-- Exercise aim --
The output is the lines below from the one with "thumb tip: (944, 691)" through the one with "pinky dip: (960, 956)", both included, printed exactly and with no other line.

-- Collected data --
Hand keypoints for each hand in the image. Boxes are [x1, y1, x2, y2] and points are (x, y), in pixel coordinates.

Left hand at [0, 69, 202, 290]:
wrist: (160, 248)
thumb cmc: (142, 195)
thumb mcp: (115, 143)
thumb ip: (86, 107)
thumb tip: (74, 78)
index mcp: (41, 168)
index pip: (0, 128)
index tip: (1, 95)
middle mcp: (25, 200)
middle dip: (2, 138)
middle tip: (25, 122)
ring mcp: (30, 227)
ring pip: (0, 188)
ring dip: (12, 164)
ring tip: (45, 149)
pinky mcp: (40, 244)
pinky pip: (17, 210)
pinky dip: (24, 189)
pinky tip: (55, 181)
--
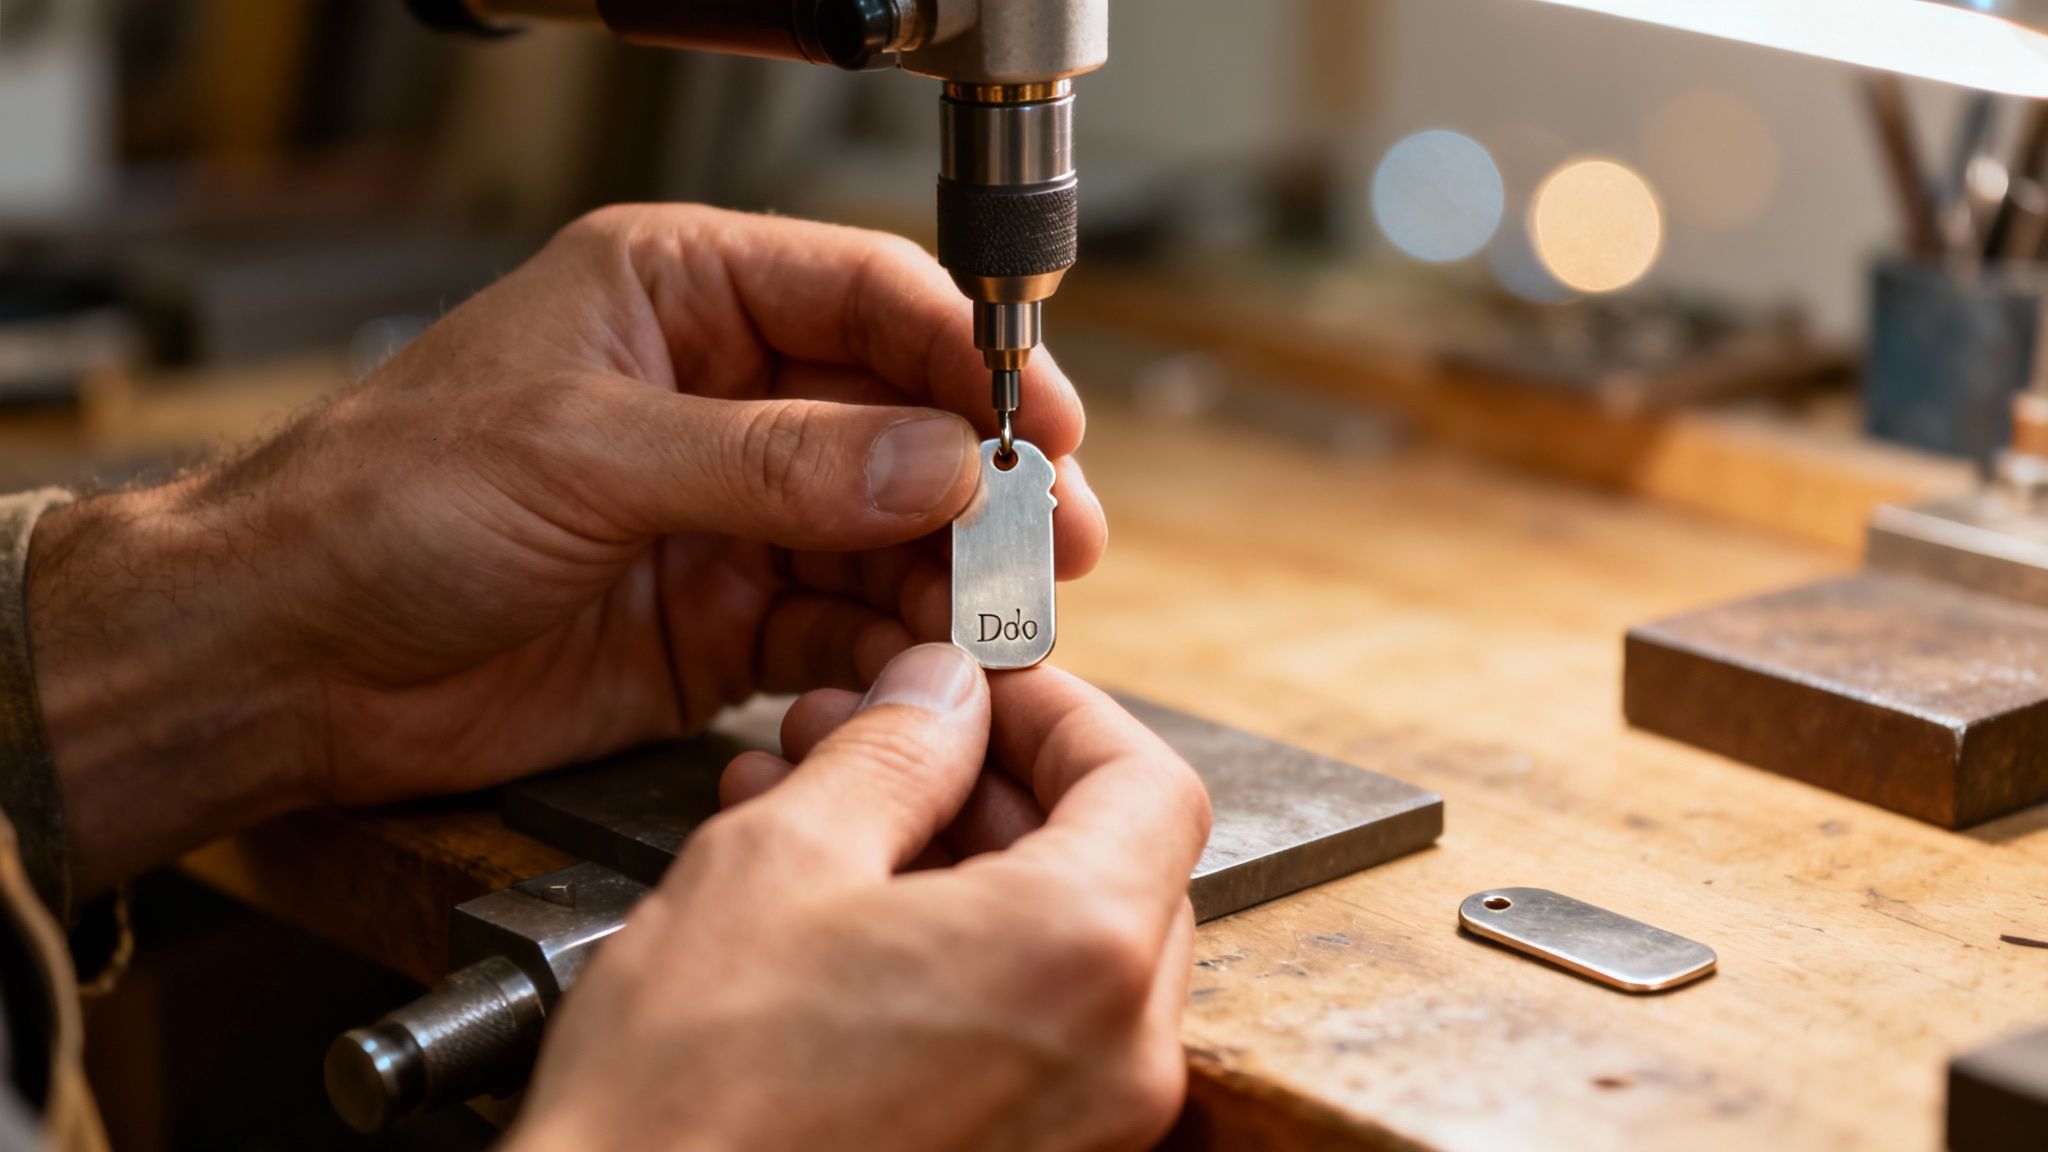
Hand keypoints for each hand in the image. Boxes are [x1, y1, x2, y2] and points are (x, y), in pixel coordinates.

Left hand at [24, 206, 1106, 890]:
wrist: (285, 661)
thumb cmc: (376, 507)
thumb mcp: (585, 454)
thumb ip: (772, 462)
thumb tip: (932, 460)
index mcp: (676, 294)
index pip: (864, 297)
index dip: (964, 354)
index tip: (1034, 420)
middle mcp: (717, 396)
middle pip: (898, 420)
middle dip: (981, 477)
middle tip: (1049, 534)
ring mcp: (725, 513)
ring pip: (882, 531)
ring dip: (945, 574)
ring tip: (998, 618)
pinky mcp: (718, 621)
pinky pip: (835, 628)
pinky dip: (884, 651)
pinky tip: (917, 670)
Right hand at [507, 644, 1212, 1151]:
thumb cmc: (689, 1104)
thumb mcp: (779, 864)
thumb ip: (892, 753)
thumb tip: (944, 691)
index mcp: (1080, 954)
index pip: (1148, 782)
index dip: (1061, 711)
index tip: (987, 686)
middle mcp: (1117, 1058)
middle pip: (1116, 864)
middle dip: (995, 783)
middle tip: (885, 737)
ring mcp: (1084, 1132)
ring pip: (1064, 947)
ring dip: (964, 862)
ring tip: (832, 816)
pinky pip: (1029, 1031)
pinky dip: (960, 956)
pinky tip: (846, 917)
---
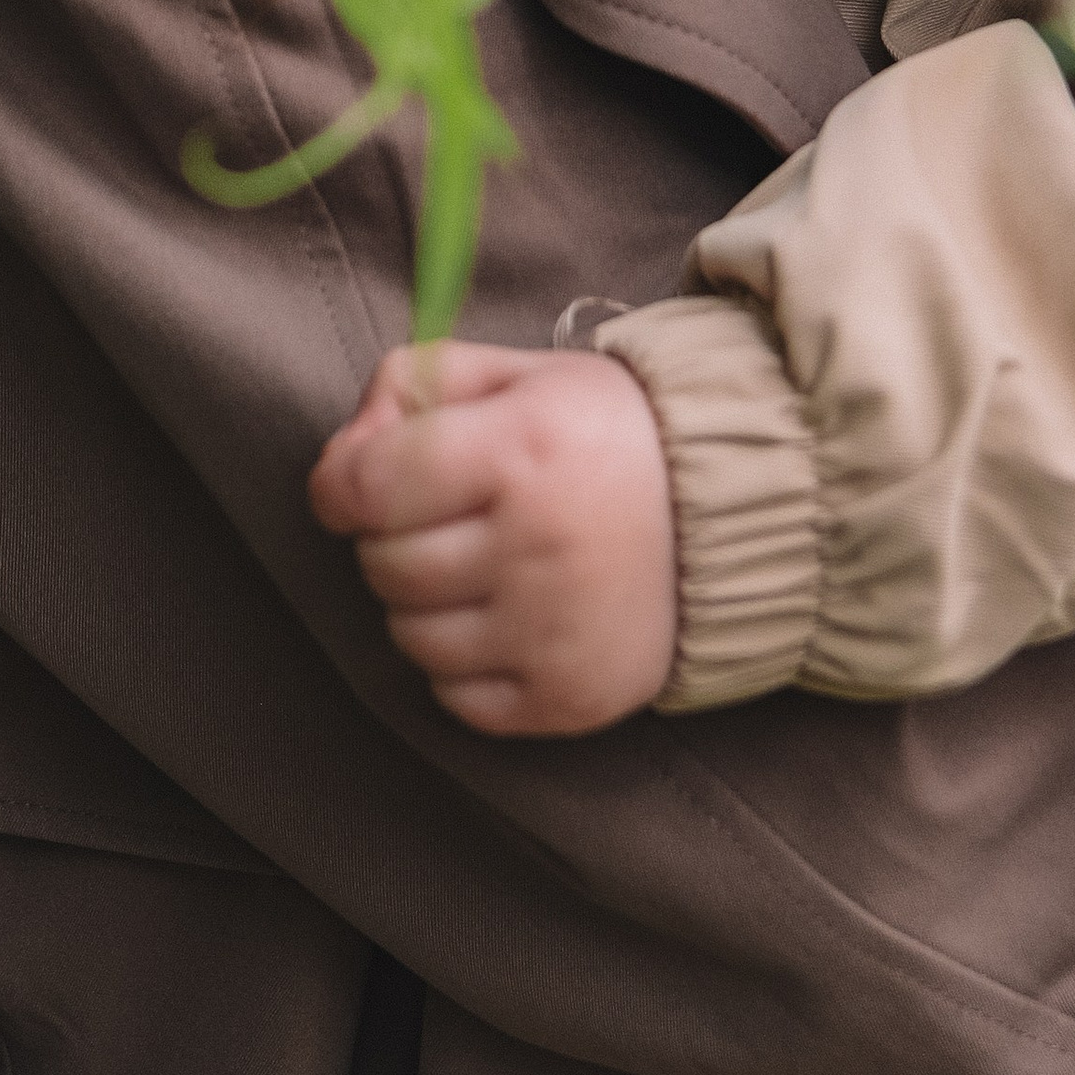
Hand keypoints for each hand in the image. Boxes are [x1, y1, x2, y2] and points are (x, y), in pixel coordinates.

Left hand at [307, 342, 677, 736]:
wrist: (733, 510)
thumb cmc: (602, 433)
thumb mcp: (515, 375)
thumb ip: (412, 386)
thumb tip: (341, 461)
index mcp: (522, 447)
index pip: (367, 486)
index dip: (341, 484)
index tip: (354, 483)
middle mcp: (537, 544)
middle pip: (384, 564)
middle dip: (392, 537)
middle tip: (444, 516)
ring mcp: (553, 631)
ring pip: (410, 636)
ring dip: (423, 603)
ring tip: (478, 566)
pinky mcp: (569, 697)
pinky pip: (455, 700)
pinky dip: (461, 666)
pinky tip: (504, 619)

-- Written response --
thumb tip: (944, 691)
index mcp: (1080, 954)
index pip: (1148, 782)
index dip: (1061, 711)
index tip: (987, 686)
middle mcp: (1117, 1058)
middle pip: (1116, 864)
middle dip: (995, 783)
middle tip: (885, 737)
ring mcp: (1084, 1132)
ring pip: (1064, 947)
ring dip: (964, 862)
ring tip: (832, 816)
pinky pip: (1029, 1031)
pinky dip: (960, 956)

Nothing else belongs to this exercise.